§ **Complete o seguinte**:
1 – No texto sobre as recordações da aldeia, em que vila se passava a história de "O Trigo e o Joio"?
2 – Retome o texto sobre as recordações da aldeia a seguir à última frase.

§ **Texto**:
Já andáveis com saudades! Todos temos na vida momentos em que o lazer e/ou o prazer tem que ficar adiado. Foi o caso.
Em tempos num encontro com Fernando Namora a que tive a oportunidade de assistir, explicou ele que já tinha todo o livro escrito, faltando-lhe apenas a primeira frase e o título. A estória passava-se no Alentejo, mais concretamente em Pavia, e ele resolveu deslocar-se à vila para ver se se inspirava. Contou que não demorou mais de um minuto a arranjar a primeira frase e título: O livro é "O Trigo e o Joio" e a primeira frase:" a vila é uma rua". Nem mais. Podeis confirmar.
De repente, também me transpus para a curva do adro da nossa Igreja (que bem precisa de umas obras e, pelo menos, das paredes limpas e dos vidros substituídos, e....).
Olhei para cima na direcção de Aldeia de João Pires, e que vi eu? A aldeia como era quando eu era garoto.
Não havia café da Rosa, a casa estava a cair e o Zé Augusto é que a reconstruiu, ao lado onde é agora a casa do Chinchas, era a casa da velha Mona, cuja loja estava arrendada ao Fatela e era onde ele tinha o sal para as salgadeiras e outras drogas que não podia ter na tasca. Lá dentro tinha um poço onde eu ainda refresquei muita laranjada Cristalina e alguma cerveja, para além de uns garrafõezitos de vinho bem arrolhados. O largo, em frente, era terra batida com o talho do ti Zé Rolo e a tasca, na perpendicular a casa de alferes Rei, o homem das festas populares, ao lado da casa do Clube Fernão Lopes que tinha no r/c a barbearia, primeiro do sr. Joaquim Vicente e depois do Domingos Patanisca e Zé Maroco e, à ponta, a tasca do Zé Júlio.

§ **Dados**:

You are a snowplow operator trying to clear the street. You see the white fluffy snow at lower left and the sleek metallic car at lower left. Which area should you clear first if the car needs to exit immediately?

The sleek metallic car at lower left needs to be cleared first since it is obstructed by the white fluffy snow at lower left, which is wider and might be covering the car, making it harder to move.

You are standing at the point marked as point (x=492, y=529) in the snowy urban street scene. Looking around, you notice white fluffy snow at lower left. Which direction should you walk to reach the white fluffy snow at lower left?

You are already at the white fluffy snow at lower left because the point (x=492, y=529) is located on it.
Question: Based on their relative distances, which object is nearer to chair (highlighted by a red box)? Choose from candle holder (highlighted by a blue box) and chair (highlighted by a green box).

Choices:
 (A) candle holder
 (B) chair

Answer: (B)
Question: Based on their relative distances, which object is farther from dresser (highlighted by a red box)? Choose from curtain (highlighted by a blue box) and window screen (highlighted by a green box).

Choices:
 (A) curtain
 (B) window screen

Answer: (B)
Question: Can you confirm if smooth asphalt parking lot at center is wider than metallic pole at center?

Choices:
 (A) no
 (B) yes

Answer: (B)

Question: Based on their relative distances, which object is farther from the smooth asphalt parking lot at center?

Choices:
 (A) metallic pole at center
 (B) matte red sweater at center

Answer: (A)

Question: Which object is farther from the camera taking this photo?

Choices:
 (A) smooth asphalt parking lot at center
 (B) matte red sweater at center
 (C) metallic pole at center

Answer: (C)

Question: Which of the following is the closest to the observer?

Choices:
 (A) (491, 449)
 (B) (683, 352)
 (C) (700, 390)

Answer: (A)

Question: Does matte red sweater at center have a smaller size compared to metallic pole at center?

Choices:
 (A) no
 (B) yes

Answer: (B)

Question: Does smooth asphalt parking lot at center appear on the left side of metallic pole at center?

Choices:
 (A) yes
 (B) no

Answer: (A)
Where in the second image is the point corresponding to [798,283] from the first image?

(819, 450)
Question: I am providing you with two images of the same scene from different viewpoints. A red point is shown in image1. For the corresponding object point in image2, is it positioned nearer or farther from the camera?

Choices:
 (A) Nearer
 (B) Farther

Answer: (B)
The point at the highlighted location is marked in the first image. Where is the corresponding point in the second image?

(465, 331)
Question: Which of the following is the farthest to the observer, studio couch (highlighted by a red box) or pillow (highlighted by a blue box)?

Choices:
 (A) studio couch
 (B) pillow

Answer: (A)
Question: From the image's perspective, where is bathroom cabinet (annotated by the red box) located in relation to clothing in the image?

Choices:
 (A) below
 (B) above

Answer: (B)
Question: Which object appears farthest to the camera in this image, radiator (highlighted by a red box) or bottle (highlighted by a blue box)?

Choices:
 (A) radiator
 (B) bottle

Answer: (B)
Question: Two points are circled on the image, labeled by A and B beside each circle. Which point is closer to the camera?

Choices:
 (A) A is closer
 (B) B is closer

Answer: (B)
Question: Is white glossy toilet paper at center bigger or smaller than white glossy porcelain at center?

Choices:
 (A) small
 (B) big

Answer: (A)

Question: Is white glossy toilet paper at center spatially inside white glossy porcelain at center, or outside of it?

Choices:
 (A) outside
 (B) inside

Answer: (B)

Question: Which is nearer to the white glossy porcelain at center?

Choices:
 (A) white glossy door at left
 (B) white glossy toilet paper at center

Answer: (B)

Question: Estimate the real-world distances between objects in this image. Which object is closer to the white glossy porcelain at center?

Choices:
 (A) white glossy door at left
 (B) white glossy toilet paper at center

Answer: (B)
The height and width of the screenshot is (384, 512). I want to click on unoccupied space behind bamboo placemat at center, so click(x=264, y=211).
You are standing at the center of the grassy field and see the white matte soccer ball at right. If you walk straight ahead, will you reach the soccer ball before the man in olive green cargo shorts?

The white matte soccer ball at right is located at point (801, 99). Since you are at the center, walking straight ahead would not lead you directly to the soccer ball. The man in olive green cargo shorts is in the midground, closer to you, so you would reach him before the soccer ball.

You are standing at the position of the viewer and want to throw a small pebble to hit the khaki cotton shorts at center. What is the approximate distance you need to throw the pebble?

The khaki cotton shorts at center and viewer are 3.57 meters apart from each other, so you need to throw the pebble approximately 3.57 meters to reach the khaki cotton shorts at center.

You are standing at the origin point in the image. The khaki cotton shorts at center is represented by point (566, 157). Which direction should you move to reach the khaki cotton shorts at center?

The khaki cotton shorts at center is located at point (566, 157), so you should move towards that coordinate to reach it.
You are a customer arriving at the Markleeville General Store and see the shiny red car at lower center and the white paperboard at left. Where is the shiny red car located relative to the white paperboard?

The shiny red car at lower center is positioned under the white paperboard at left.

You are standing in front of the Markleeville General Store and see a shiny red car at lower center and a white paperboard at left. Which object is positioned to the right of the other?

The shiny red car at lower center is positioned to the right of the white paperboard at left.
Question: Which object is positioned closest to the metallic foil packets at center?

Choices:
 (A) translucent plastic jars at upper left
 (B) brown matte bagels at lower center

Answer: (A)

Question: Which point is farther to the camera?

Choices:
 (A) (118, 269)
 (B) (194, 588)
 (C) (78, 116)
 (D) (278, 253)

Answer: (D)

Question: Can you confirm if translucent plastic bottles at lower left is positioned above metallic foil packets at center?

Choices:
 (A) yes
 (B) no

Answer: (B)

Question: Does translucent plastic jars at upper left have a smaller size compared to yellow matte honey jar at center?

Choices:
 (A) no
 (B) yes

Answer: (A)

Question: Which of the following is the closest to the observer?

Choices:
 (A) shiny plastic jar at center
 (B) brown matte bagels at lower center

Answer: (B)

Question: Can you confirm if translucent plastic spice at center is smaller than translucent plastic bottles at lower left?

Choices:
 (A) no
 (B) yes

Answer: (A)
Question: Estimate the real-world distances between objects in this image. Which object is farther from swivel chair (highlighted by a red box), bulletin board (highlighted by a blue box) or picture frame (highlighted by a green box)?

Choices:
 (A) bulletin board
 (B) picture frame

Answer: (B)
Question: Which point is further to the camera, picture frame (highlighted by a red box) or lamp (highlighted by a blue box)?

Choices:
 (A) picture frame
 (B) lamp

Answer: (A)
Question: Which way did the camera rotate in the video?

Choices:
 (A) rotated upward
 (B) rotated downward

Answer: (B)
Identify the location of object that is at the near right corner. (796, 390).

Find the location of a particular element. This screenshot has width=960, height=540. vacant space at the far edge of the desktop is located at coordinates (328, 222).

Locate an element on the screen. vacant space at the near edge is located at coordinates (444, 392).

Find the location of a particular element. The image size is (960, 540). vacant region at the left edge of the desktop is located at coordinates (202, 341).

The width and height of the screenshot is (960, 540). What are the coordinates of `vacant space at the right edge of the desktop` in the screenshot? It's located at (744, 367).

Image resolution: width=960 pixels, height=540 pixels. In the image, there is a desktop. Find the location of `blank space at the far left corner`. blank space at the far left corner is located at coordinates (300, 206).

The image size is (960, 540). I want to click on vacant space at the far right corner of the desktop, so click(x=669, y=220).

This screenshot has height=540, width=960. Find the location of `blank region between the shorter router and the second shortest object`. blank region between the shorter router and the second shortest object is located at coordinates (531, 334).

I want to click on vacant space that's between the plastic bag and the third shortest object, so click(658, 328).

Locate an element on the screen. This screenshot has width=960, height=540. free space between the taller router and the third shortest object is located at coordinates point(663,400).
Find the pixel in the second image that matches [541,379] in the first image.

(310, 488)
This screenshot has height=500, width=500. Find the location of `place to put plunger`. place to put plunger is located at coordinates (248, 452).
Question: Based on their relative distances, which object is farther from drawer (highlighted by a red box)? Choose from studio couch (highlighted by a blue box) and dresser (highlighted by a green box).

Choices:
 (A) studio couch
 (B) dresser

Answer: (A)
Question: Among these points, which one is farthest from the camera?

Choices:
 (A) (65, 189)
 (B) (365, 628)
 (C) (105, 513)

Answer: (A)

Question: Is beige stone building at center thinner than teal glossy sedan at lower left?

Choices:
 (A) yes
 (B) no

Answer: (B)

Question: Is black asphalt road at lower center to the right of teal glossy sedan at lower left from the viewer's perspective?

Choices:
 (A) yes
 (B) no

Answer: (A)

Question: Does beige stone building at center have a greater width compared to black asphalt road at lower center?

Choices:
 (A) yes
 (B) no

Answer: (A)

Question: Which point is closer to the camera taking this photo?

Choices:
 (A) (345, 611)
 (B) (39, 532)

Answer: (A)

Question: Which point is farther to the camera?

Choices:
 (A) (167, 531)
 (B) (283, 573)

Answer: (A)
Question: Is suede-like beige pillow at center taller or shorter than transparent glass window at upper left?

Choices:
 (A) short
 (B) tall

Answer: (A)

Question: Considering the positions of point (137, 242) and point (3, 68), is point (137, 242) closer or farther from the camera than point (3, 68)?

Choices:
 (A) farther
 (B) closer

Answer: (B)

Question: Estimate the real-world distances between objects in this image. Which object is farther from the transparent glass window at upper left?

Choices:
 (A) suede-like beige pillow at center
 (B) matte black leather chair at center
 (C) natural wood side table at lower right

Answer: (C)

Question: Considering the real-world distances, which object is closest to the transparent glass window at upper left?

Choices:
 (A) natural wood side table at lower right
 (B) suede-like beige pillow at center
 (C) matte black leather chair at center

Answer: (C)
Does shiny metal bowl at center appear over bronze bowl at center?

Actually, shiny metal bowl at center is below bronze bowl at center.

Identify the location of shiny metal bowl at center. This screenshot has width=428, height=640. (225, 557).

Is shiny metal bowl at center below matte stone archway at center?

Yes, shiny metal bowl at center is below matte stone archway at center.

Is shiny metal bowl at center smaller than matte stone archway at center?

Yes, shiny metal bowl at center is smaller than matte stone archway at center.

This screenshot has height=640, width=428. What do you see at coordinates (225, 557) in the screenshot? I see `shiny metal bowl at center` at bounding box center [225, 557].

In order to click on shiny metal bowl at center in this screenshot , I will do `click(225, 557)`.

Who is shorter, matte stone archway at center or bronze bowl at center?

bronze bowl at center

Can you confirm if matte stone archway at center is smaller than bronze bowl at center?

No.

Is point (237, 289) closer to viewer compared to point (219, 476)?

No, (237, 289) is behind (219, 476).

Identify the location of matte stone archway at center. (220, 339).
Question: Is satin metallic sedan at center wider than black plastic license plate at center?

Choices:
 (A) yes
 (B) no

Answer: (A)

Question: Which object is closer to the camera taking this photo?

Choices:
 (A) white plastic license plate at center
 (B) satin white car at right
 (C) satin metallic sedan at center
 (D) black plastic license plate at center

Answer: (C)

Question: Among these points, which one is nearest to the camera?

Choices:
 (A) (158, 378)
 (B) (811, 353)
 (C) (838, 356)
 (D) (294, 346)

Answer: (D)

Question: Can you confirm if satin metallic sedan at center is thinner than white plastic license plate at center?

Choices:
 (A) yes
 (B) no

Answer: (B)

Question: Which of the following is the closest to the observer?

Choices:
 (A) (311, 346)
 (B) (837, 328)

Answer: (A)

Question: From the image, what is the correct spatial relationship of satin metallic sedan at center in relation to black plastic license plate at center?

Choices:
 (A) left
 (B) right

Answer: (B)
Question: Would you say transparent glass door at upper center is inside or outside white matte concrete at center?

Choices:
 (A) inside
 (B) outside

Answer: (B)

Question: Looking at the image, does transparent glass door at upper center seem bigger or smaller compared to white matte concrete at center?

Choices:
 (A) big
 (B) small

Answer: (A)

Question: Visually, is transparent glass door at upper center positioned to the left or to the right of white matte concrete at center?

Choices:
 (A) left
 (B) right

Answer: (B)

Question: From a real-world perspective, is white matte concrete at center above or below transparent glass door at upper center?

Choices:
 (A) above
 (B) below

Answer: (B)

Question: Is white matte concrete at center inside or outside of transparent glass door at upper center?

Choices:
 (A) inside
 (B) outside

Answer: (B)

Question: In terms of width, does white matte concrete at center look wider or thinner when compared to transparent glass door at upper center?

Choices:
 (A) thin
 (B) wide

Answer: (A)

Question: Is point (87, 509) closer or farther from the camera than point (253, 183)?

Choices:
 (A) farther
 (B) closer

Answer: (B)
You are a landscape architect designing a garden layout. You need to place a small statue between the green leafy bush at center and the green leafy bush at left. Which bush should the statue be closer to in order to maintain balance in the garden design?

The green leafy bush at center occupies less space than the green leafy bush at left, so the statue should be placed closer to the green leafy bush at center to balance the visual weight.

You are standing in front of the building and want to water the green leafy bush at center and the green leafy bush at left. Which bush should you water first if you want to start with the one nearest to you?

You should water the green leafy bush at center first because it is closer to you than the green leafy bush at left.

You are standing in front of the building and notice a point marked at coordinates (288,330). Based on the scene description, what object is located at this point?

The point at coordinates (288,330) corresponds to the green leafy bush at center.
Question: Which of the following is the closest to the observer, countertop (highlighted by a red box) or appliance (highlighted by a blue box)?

§ **Resultados do exercício**:
1 – Em Pavia, no Alentejo.

2 –
Regressando à estrada -afinal a aldeia é uma rua, como dizia o Namora - passei pela casa da Conceição do Trem que vendia desde chita da tabela até bacalhau corrente e do graúdo, a tasca do fatela, o quintal do chquim pardalinho e menina aguércia onde se comia arroz de manjerico, e logo o do Zé Geadas hoje do Antonino. Em frente a tasca do Chico Miguel que tinha, pasme-se, quatro furdas de porcos coladinhas às escadas que dão, ainda hoje, acesso ao primeiro andar da casa e ao pátio, lá por cima. Logo após, o Tó Robalo e o largo do batoco com a paragem das camionetas. A casa do Carradas, hoje café, era da ti Antónia Costa e tinha por baixo o porco e a burra. Assim mesmo. A da esquina, da Pragana, tinha também um burro e na escadaria de acesso havia um buraco onde estavam as galinhas que andavam livremente pela rua. De vez em quando um carro passava e depenava logo metade da pita. Essa casa do Carradas tinha um balcão alto com laje no cima onde se fazia a descamisa do milho até às tantas. À esquerda ia-se para o cavacal e à direita para o outeiro. O largo do Batoco, onde agora está a sede do tribunal da má língua, tinha uma poça de água ao canto, por detrás da casa, onde o povo embacelava vides. A história deste baldio e da sua "requisição popular" ainda um dia aqui há-de ser contada. As galinhas = pitas andavam livremente por ali e nós jogávamos o pião, a bilharda, o pinoco, o malhão = burro, a esconder e a achar, ao fito, à raioula, ao espeta,... Duma vez ao filho do Zé Pantelhão, o Zé Inácio, que está em França, furei eu a bota com o ferro aguçado pelo ti Mné ferreiro, que lhe deixei o pé pregado. Levei uma malha.
À tarde, era ver as Gornhatas, a Espeta Figos, a Surreição, a mulher do Calça Defuntos, a Tonha Costa, a Nicas e as mais que por moravam por perto, vindas da rega da horta, ali chegavam e«gacha, gacha, gacha, gacha, !pnina, pnina, pnina, pipipipipi...Não sei como, mas as galinhas lá acudiam ao chamamento e estendiam uma passadeira da boca do poleiro até ao chão e as galinhas lá seguiam atrás delas, para o descanso nocturno. Era a ACADEJA.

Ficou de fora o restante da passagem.